Reproduce verbatim the lines of the records between the line containing "### Screenshots (links to userstyles.org)" and the line containing "200 - File created", inclusive, and leave the pictures out of the answer.

⟨

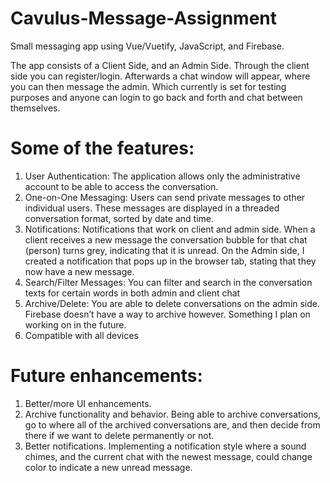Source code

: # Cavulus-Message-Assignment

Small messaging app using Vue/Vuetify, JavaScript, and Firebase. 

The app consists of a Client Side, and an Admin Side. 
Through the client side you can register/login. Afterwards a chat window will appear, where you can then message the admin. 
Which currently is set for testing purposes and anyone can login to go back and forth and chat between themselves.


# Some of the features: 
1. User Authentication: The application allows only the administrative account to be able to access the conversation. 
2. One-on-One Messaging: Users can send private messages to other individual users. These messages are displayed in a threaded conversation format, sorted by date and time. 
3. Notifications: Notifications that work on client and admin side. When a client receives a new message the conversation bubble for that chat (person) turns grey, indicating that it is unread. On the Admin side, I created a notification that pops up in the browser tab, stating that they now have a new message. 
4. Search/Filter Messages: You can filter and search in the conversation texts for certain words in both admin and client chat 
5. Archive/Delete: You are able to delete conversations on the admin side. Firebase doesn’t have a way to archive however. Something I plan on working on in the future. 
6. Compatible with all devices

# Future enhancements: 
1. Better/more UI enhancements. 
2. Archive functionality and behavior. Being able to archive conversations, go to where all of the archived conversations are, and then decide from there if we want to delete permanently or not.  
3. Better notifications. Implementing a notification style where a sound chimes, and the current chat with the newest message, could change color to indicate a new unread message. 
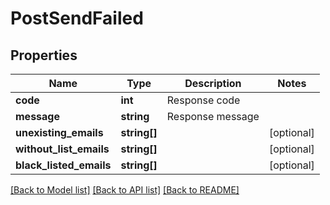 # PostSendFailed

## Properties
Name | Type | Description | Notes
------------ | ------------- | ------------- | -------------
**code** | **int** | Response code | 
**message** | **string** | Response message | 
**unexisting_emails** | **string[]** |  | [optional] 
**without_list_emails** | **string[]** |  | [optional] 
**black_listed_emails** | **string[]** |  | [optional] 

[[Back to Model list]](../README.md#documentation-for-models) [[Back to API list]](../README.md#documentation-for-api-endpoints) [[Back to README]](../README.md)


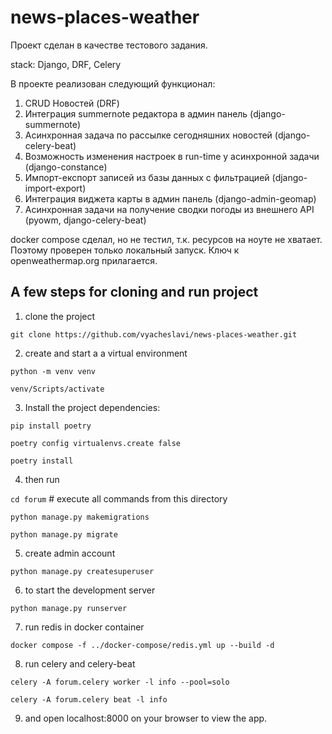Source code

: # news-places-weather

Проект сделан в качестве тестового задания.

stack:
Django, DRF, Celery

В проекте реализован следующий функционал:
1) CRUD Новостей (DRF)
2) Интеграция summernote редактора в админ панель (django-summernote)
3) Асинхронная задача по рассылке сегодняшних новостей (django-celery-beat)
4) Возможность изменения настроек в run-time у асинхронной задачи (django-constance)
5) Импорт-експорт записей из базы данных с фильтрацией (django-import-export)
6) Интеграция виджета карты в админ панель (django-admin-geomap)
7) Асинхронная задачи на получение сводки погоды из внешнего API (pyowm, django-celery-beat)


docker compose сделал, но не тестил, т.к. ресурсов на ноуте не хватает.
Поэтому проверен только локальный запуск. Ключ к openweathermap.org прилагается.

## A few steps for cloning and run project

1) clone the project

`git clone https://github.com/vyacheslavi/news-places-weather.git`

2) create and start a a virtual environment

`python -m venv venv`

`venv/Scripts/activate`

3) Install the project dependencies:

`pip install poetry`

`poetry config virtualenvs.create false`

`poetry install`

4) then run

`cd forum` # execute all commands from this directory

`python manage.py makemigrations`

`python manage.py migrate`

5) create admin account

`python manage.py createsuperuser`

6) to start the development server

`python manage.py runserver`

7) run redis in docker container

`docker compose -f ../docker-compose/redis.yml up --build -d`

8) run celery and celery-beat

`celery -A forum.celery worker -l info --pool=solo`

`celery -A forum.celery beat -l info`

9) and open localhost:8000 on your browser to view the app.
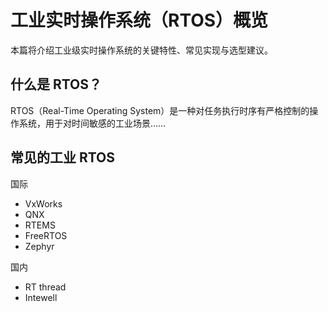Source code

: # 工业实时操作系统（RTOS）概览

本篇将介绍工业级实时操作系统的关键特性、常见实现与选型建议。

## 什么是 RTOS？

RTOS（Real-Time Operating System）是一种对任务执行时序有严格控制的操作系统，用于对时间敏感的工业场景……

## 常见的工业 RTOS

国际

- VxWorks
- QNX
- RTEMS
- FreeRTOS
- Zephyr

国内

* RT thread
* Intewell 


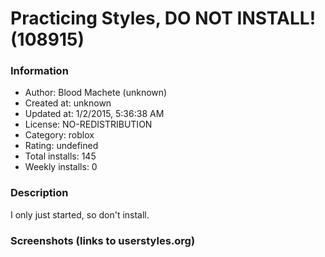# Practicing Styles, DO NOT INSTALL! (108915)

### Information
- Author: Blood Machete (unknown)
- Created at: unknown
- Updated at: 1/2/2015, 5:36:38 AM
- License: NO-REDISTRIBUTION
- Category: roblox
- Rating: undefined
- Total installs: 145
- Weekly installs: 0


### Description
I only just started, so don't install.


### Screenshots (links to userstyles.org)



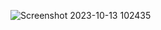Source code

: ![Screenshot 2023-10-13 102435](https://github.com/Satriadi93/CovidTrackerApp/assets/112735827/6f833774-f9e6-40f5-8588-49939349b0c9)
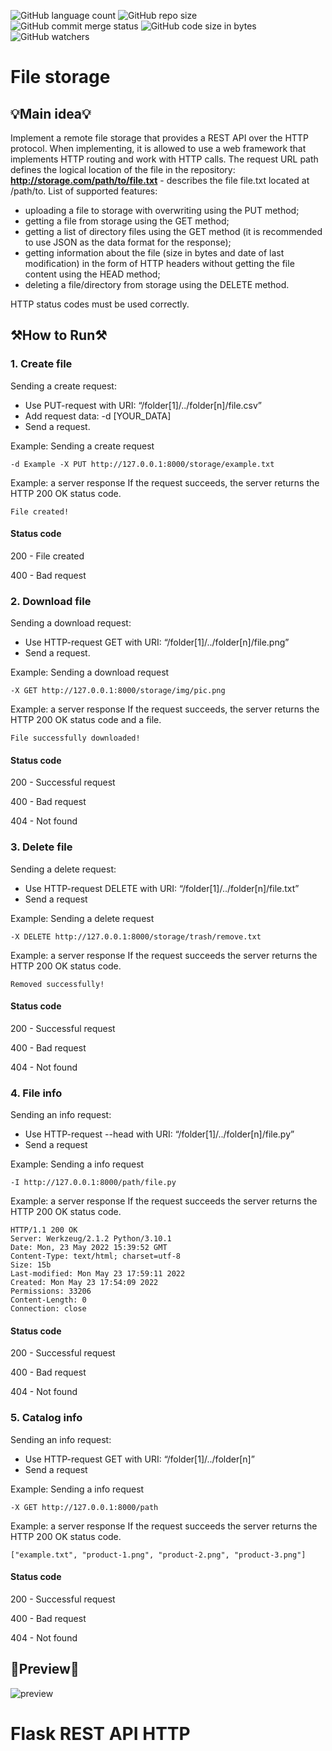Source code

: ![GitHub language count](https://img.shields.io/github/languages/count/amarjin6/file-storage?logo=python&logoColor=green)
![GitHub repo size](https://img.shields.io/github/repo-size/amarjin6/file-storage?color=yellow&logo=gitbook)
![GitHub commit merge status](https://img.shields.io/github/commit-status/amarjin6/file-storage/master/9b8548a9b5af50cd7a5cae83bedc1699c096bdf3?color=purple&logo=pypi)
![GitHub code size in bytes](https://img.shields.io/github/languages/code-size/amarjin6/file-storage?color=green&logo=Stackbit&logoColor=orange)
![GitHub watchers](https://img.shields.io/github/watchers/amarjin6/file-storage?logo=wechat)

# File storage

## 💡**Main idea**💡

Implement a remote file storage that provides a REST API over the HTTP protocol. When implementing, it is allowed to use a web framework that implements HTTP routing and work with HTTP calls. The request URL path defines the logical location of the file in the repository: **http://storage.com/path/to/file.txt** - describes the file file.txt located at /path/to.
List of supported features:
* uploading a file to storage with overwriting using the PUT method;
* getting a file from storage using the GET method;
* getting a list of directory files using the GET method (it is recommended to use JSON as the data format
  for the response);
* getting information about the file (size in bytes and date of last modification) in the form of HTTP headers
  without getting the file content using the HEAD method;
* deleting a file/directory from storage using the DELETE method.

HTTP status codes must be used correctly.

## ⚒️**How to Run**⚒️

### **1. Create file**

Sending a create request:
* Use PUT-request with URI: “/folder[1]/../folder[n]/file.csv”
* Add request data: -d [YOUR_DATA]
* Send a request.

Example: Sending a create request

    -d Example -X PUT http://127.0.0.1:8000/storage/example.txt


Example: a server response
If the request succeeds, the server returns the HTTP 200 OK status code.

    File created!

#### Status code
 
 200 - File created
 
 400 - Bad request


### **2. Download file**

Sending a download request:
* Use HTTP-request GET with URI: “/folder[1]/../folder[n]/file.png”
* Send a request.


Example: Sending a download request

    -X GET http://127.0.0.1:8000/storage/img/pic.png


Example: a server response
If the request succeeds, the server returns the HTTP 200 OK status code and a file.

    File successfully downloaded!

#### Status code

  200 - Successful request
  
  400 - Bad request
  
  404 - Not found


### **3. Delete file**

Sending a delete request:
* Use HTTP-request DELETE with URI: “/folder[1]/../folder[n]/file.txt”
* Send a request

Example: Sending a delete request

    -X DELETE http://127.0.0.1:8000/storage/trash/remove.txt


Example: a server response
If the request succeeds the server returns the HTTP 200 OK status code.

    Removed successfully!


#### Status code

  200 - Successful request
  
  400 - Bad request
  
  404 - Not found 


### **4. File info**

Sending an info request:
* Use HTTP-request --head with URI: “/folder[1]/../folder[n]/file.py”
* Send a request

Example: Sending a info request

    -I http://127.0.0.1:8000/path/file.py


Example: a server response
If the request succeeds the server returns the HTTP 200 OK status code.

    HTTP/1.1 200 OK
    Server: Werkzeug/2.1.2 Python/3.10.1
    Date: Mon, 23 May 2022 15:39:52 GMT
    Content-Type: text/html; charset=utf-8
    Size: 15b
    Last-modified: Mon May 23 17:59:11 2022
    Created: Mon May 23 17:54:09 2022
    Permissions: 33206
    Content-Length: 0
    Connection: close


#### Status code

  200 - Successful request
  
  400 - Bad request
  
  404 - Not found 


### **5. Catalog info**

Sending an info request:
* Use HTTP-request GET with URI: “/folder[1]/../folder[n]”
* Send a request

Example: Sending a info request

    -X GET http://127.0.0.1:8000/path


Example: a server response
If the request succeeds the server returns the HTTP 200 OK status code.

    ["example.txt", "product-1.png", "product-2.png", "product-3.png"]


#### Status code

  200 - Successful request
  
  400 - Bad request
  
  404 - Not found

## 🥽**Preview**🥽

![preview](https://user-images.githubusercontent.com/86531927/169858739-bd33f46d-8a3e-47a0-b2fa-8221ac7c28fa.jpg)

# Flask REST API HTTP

⟩
⟨

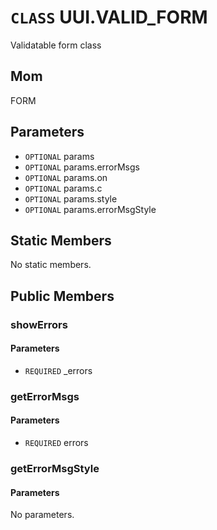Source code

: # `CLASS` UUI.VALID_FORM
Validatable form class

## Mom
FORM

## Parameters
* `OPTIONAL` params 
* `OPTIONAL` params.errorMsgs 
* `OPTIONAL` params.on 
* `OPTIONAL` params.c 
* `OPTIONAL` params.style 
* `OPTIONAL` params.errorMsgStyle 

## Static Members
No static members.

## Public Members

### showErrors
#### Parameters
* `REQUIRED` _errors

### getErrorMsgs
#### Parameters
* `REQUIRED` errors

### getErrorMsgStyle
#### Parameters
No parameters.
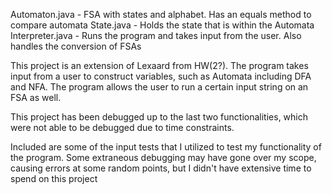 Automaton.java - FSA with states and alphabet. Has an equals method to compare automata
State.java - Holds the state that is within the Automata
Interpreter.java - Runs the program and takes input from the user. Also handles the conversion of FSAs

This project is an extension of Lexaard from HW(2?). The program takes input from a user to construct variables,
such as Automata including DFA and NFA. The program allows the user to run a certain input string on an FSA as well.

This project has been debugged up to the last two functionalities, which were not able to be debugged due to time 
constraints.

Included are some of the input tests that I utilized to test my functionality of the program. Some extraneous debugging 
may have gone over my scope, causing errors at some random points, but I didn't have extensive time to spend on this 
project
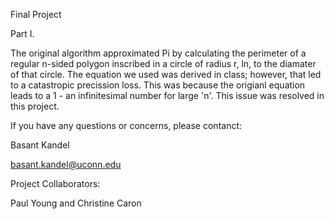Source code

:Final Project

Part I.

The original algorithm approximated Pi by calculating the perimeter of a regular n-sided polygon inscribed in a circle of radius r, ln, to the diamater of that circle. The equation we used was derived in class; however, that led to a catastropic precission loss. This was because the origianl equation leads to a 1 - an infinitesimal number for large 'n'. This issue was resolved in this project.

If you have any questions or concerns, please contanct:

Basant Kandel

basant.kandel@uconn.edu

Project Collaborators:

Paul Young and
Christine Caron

⟩
⟨

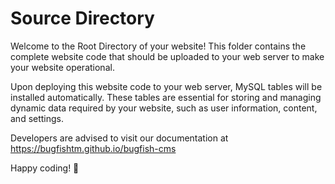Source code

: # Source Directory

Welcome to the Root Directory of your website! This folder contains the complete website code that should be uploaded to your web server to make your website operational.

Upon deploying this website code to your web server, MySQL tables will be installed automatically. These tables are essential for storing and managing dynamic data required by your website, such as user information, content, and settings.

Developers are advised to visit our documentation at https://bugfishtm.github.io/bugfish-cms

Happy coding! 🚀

⟩

**Exercise answer**
### Screenshots (links to userstyles.org)



Source code

: ![Screenshot 2023-10-13 102435](https://github.com/Satriadi93/CovidTrackerApp/assets/112735827/6f833774-f9e6-40f5-8588-49939349b0c9)
Source code

: ![GitHub language count](https://img.shields.io/github/languages/count/amarjin6/file-storage?logo=python&logoColor=green)
![GitHub repo size](https://img.shields.io/github/repo-size/amarjin6/file-storage?color=yellow&logo=gitbook)
![GitHub commit merge status](https://img.shields.io/github/commit-status/amarjin6/file-storage/master/9b8548a9b5af50cd7a5cae83bedc1699c096bdf3?color=purple&logo=pypi)
![GitHub code size in bytes](https://img.shields.io/github/languages/code-size/amarjin6/file-storage?color=green&logo=Stackbit&logoColor=orange)
![GitHub watchers](https://img.shields.io/github/watchers/amarjin6/file-storage?logo=wechat)

# File storage

## 💡**Main idea**💡

Implement a remote file storage that provides a REST API over the HTTP protocol. When implementing, it is allowed to use a web framework that implements HTTP routing and work with HTTP calls. The request URL path defines the logical location of the file in the repository: **http://storage.com/path/to/file.txt** - describes the file file.txt located at /path/to.
List of supported features:
* uploading a file to storage with overwriting using the PUT method;
* getting a file from storage using the GET method;
* getting a list of directory files using the GET method (it is recommended to use JSON as the data format
  for the response);
* getting information about the file (size in bytes and date of last modification) in the form of HTTP headers
  without getting the file content using the HEAD method;
* deleting a file/directory from storage using the DELETE method.

HTTP status codes must be used correctly.

## ⚒️**How to Run**⚒️

### **1. Create file**

Sending a create request:
* Use PUT-request with URI: “/folder[1]/../folder[n]/file.csv”
* Add request data: -d [YOUR_DATA]
* Send a request.

Example: Sending a create request

    -d Example -X PUT http://127.0.0.1:8000/storage/example.txt


Example: a server response
If the request succeeds, the server returns the HTTP 200 OK status code.

    File created!

#### Status code
 
 200 - File created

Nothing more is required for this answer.